Amicizia e alleanza – L’incontro di ieri, 15 febbraio, il primo con Netanyahu era molto atteso. In campagna elettorale Trump si era schierato apertamente con Israele. Ma nei primi giorni da Presidente aveva tenuto un atteggiamento ambiguo, culminato nella gaffe del messaggio per la Giornata della memoria (27 gennaio) in cui non compariva la parola “Jew” (“ebreo”). L’arrivo dei due leader in sala stampa, al termine del vertice, ha dissipato ogni dubbio: larghi sorrisi e sguardi di intesa, con Trump che annuncia «l’onore di accogliere il mio amico Primo Ministro Benyamin Netanyahu». Un rapporto personale che riflette la grande fiducia tra i Paesi. «Apprezzo profondamente la tua amicizia», risponde Netanyahu: «Lo Stato di Israele non ha alleato migliore degli Stati Uniti. E ti voglio assicurare che gli Stati Uniti non hanno alleato migliore di Israele». Oltre ai rapporti tra lo stato ebraico e Palestina, Trump e Netanyahu hanno discusso anche di Iran, esprimendo piena sintonia. L’accordo stretto da Obama con la dittatura degli Ayatollah è per Trump «uno dei peggiori che io abbia mai visto». Il Presidente americano si è impegnato a fare di tutto perché l’Iran non rappresenti una minaccia nucleare per Israele.
Alture del Golan, insediamenti e Gerusalemme capitale – L’incontro ha già prodotto i primi effetti. Nella notte americana, Netanyahu ha chiesto formalmente al Presidente Trump di riconoscere la sovranità israeliana sulle Alture del Golan. Il territorio a nord dello Stato di Israele appartiene formalmente alla Siria, ma Israele lo ha occupato nel 1967 e ne ha dichiarato l’annessione – non riconosciuta dalla comunità internazionale – nel 1981. Il controllo del Golan è strategico perché le Alture permettono di dominare tutta la regione tra Siria e Israele. Un luogo soprannominato anche “castello d’acqua”, perché ospita le riserve idriche più importanti della zona.
Nella conferenza stampa, si è accennato anche ad altri due fronti: Trump ha invitato gli israeliani a «fermarsi per un po’ con gli insediamenti», mentre rispetto allo spostamento dell’ambasciata americana da Tel Aviv a Gerusalemme ha mostrato speranza: «Mi piacerebbe molto, seguiamo la possibilità con attenzione. E vedremo cosa succede». Anche la città di Gerusalemme, formalmente divisa tra israeliani e palestinesi, è di fatto sotto il controllo dello Stato ebraico dal 1967, quando gli israeliani occuparono la zona palestinese di Gerusalemme Est.

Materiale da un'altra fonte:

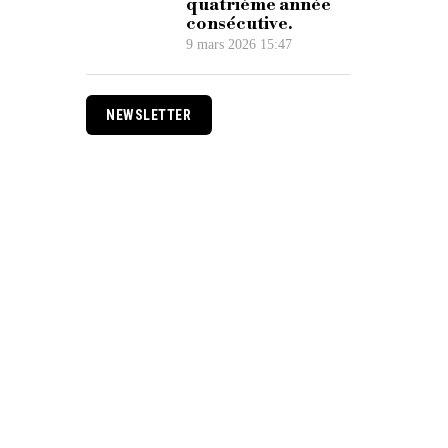
quatrième année
consécutive.
9 mars 2026 15:47
NEWSLETTER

Polemiche per il nuovo ambasciatore – Le reazioni palestinesi al colloqui Trump-Netanyahu esprimono agitazione. Il numero due dell’Organizzazione per la liberazione della Palestina (Olp), Saeb Erekat, ha dichiarato che le parole di Trump sono un tentativo di «seppellire la soluzione dei due Stati e di eliminare quello della Palestina». Il Presidente palestinese Abu Mazen, invece, ha scritto in un comunicato che Israele dovrebbe «rispondere alla richiesta del presidente Trump di fermare tutte le attività di insediamento». Intanto oggi, 16 febbraio, la Commissione affari esteri del Senato americano discute la nomina del nuovo ambasciatore americano in Israele, e il dibattito si annuncia rovente.

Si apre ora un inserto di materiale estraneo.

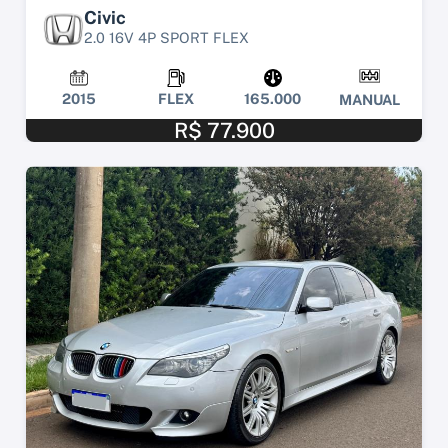
Civic
2.0 16V 4P SPORT FLEX
2015
FLEX
165.000
MANUAL
R$ 77.900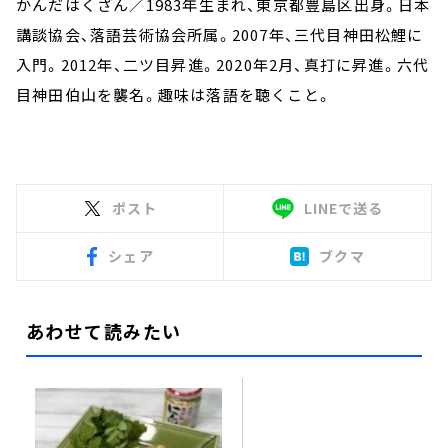
かんだはくざん／1983年生まれ、東京都豊島区出身。日本
講談協会、落語芸術協会所属。2007年、三代目神田松鯉に
入門。2012年、二ツ目昇進。2020年2月、真打に昇進。六代
目神田伯山を襲名。趣味は落語を聴くこと。
ポスト
LINEで送る
シェア
ブクマ
あわせて読みたい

David Friedman, l’uomo scelto da Trump, sostiene pubblicamente gli insediamenti ed è contrario al riconoscimento dello Stato di Palestina. Ieri cinque ex ambasciatori americani in Israele hanno scritto alla Commissione, sostenendo che Friedman sarebbe “inadatto al compito” per le sue posizioni “estremiste e radicali”. E tra i membri repubblicani della Commissione, i’influente Paul Ryan, portavoce del partito alla Camera, avrebbe espresso dei dubbi. La nomina rimane a rischio.